The Atesh organization [A military partisan movement in the occupied territories of Ukraine, as well as Russia; Ateş, or Atesh, means “Fire” in Crimean Tatar – The Insider] has claimed responsibility for the attempt on Prilepin's life, but its participants have provided no evidence of their involvement in the bombing. Prilepin's wife, however, told police that he did receive threats, reports Baza. In January, members of the Atesh movement announced that they intended to “eliminate Prilepin.”
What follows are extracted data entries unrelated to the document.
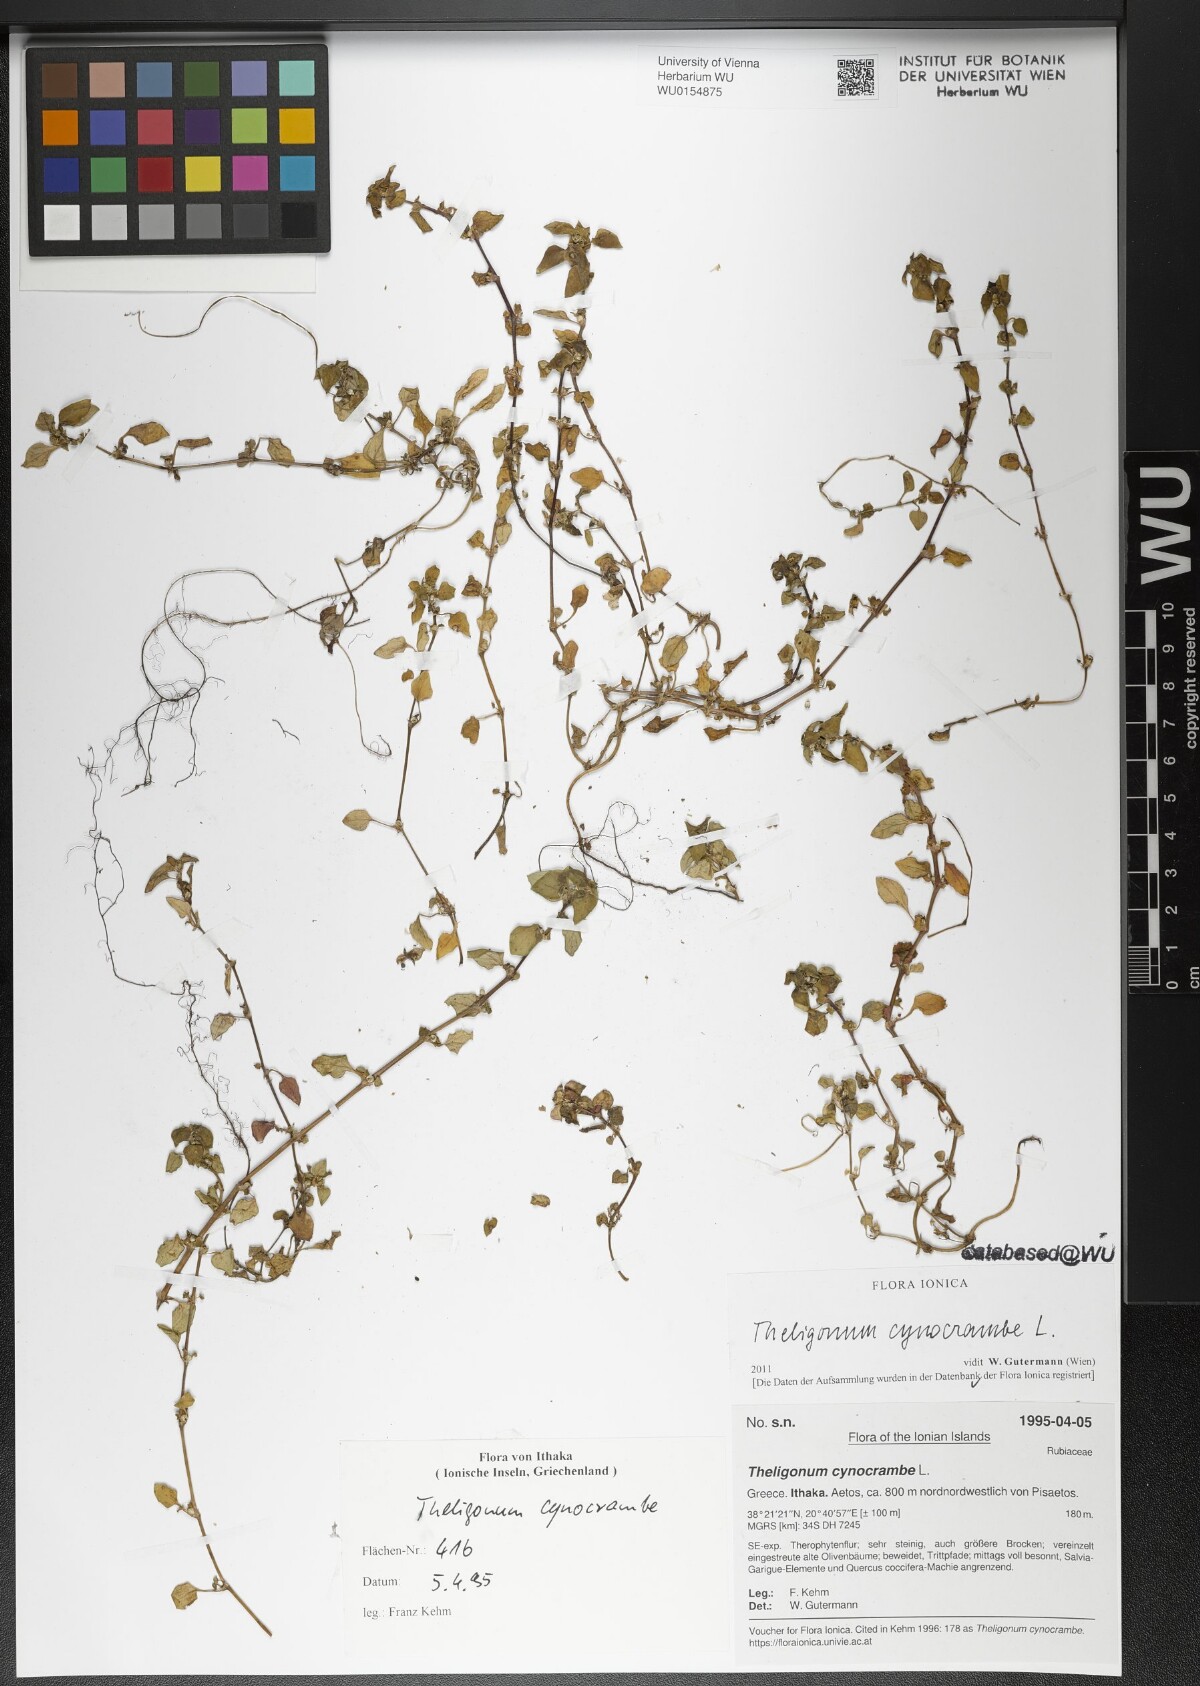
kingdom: Plantae
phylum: Tracheophyta
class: Magnoliopsida
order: Gentianales
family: Rubiaceae
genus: Theligonum
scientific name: Theligonum cynocrambe
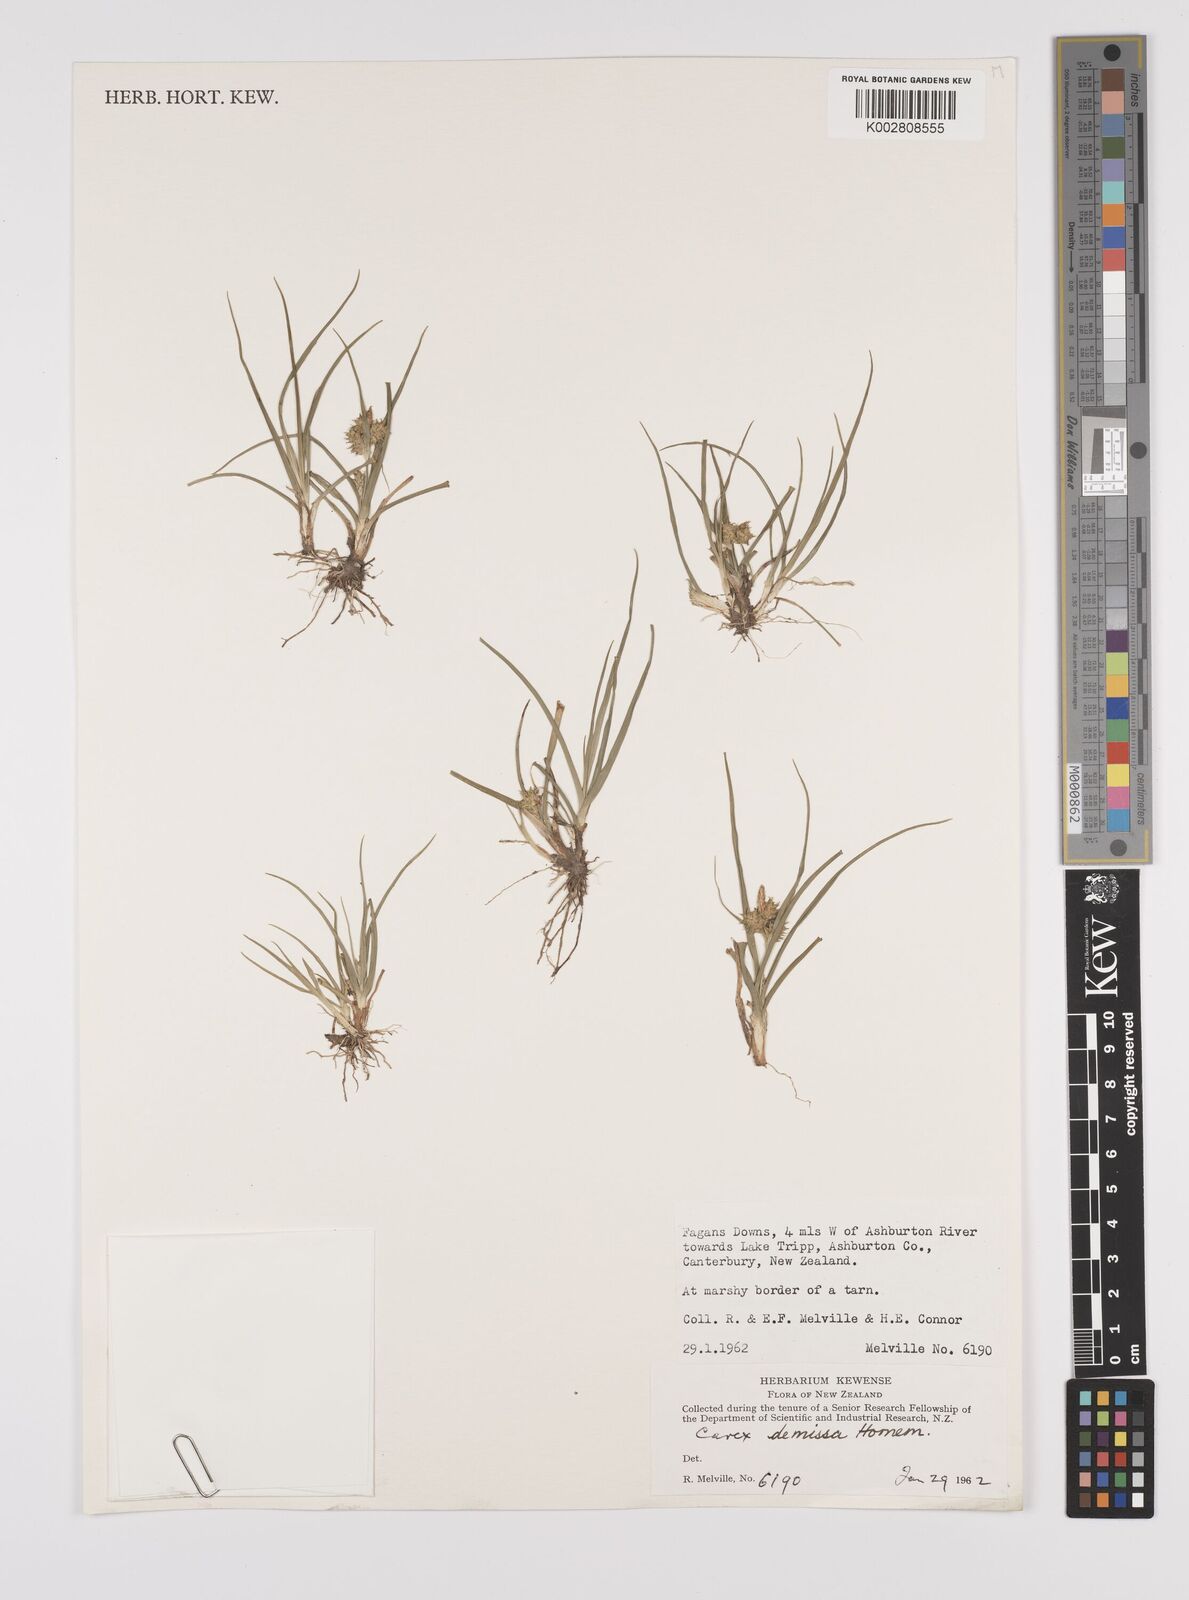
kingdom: Plantae
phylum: Tracheophyta
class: Liliopsida
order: Poales
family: Cyperaceae
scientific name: Cyperaceae
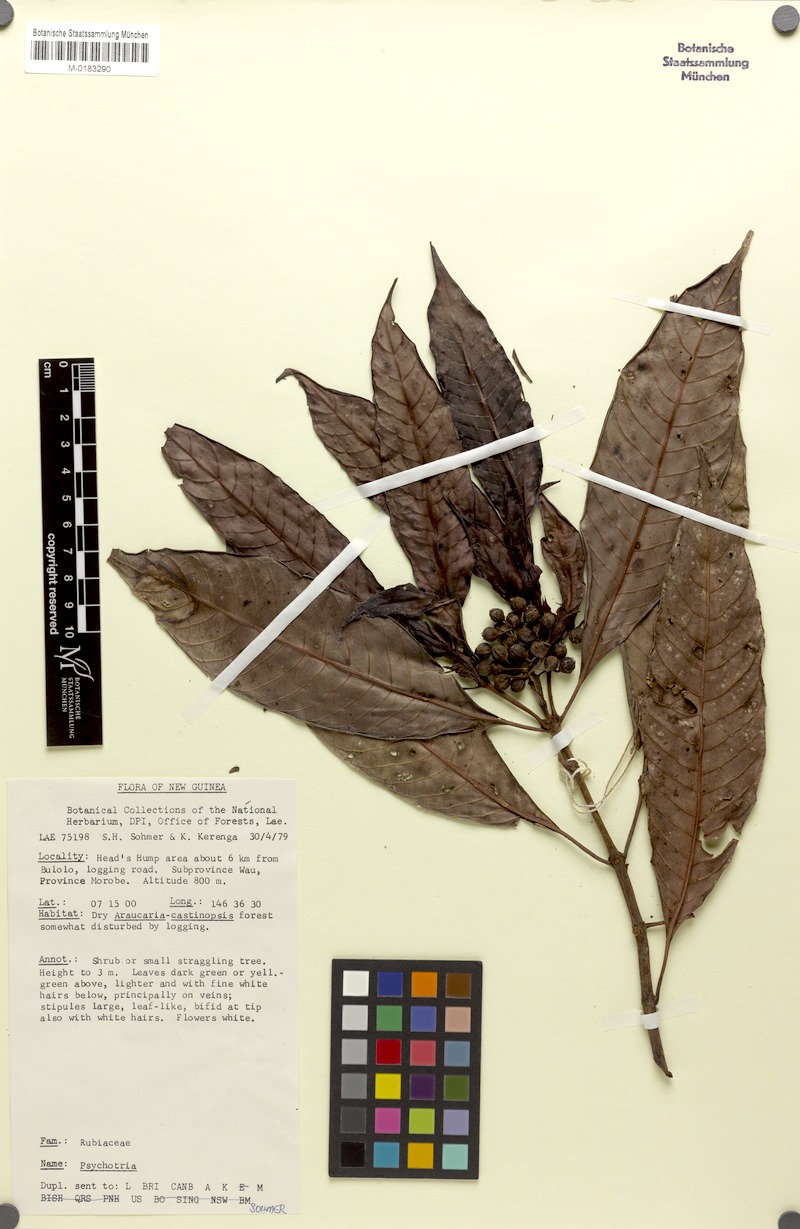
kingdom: Plantae
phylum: Tracheophyta
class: Magnoliopsida
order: Gentianales
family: Rubiaceae
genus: Psychotria
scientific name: Psychotria johnsii
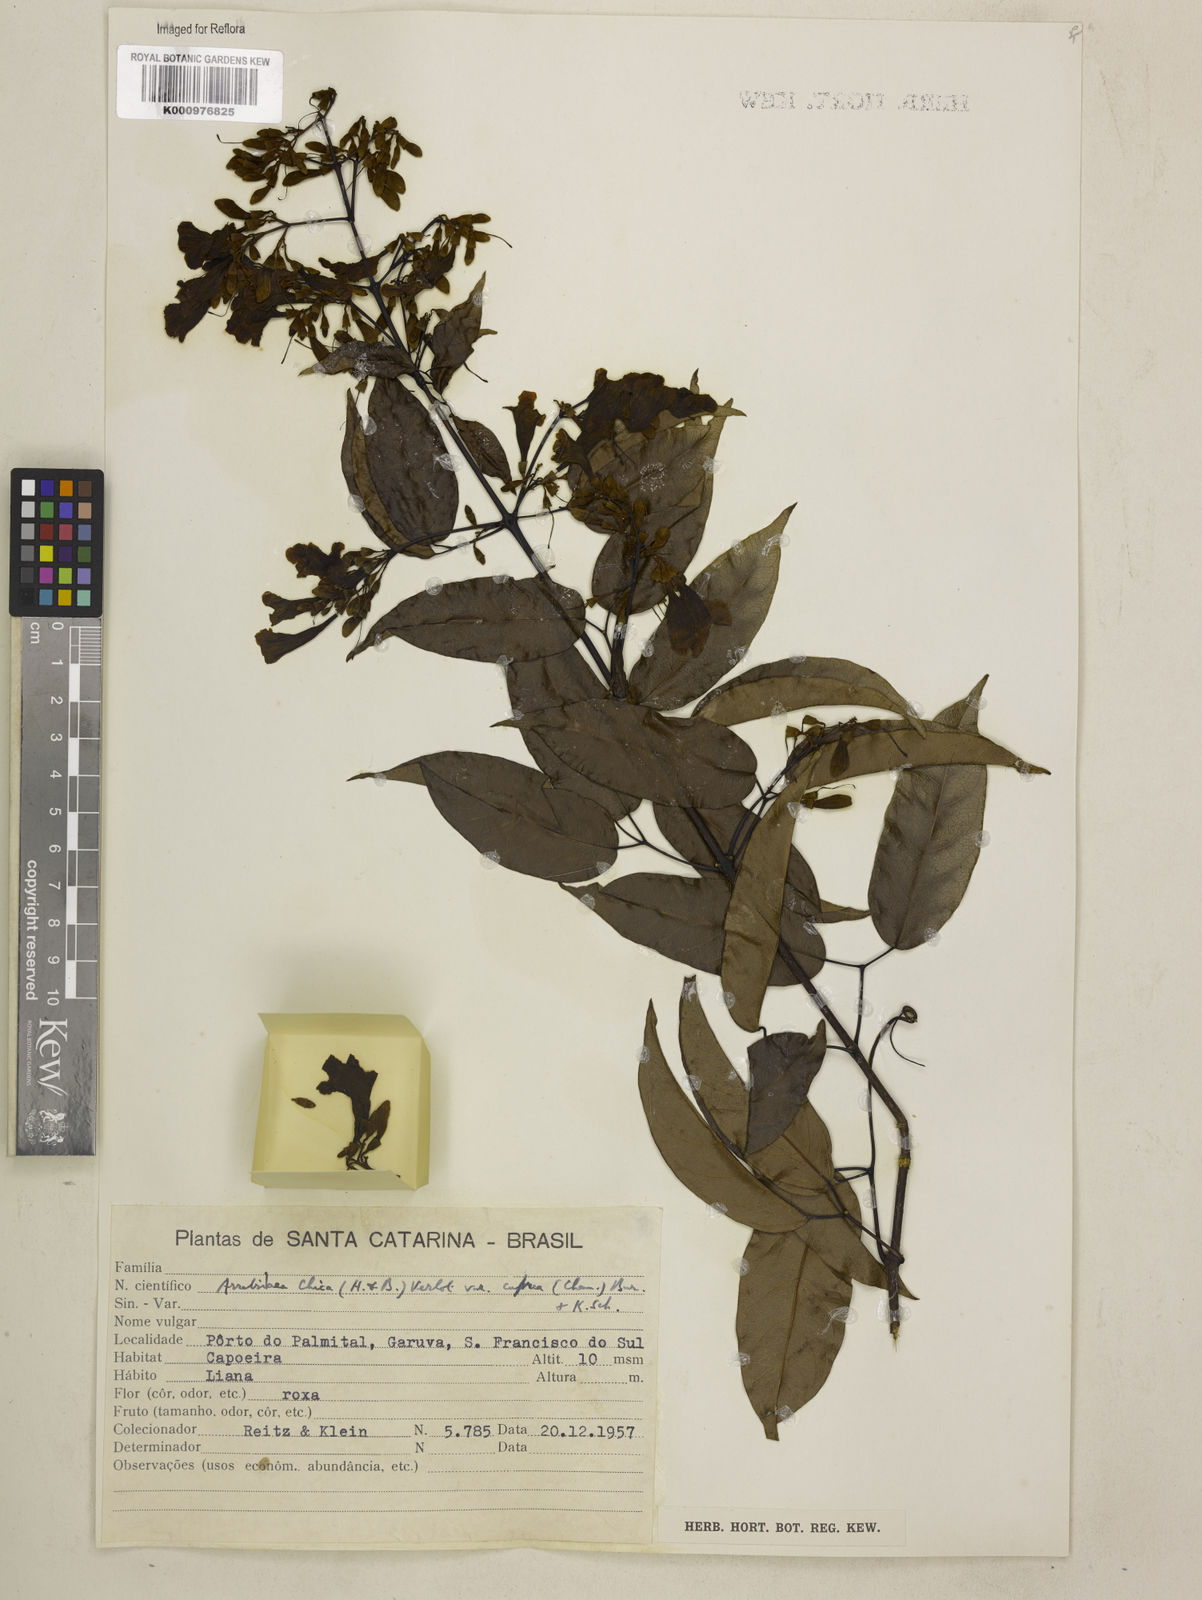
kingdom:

In 2014, following the annexation of Crimea, Prilepin announced that he had “rethought” his attitude toward the modern Russian authorities, declaring a “personal truce” and the absence of “the slightest incentive for confrontation” [Prilepin had been a vocal critic of Vladimir Putin’s regime prior to the annexation – The Insider]. From 2016 to 2018, Prilepin took part in military action in eastern Ukraine. In February 2022, the European Union imposed personal sanctions against Prilepin, who had earlier signed a letter supporting the Russian invasion. In January 2023, Prilepin signed a contract with Russia’s National Guard Forces Command (“Voyska Natsionalnoy Gvardii”) and went to war in Ukraine.
In 2019, Zakhar Prilepin said the following in an interview with YouTube channel Redaktsiya: “No matter what they say, but I ran a combat unit that killed people. In large numbers. I know this well, and then how do I deal with it? These people are just dead, they're just lying in the ground, they're just murdered. And there are a lot of them. No unit from the Donetsk battalion could compare to my battalion in terms of numbers. All that we did…was barefaced lawlessness. It makes me laugh – especially given the attacks and accusations against me.”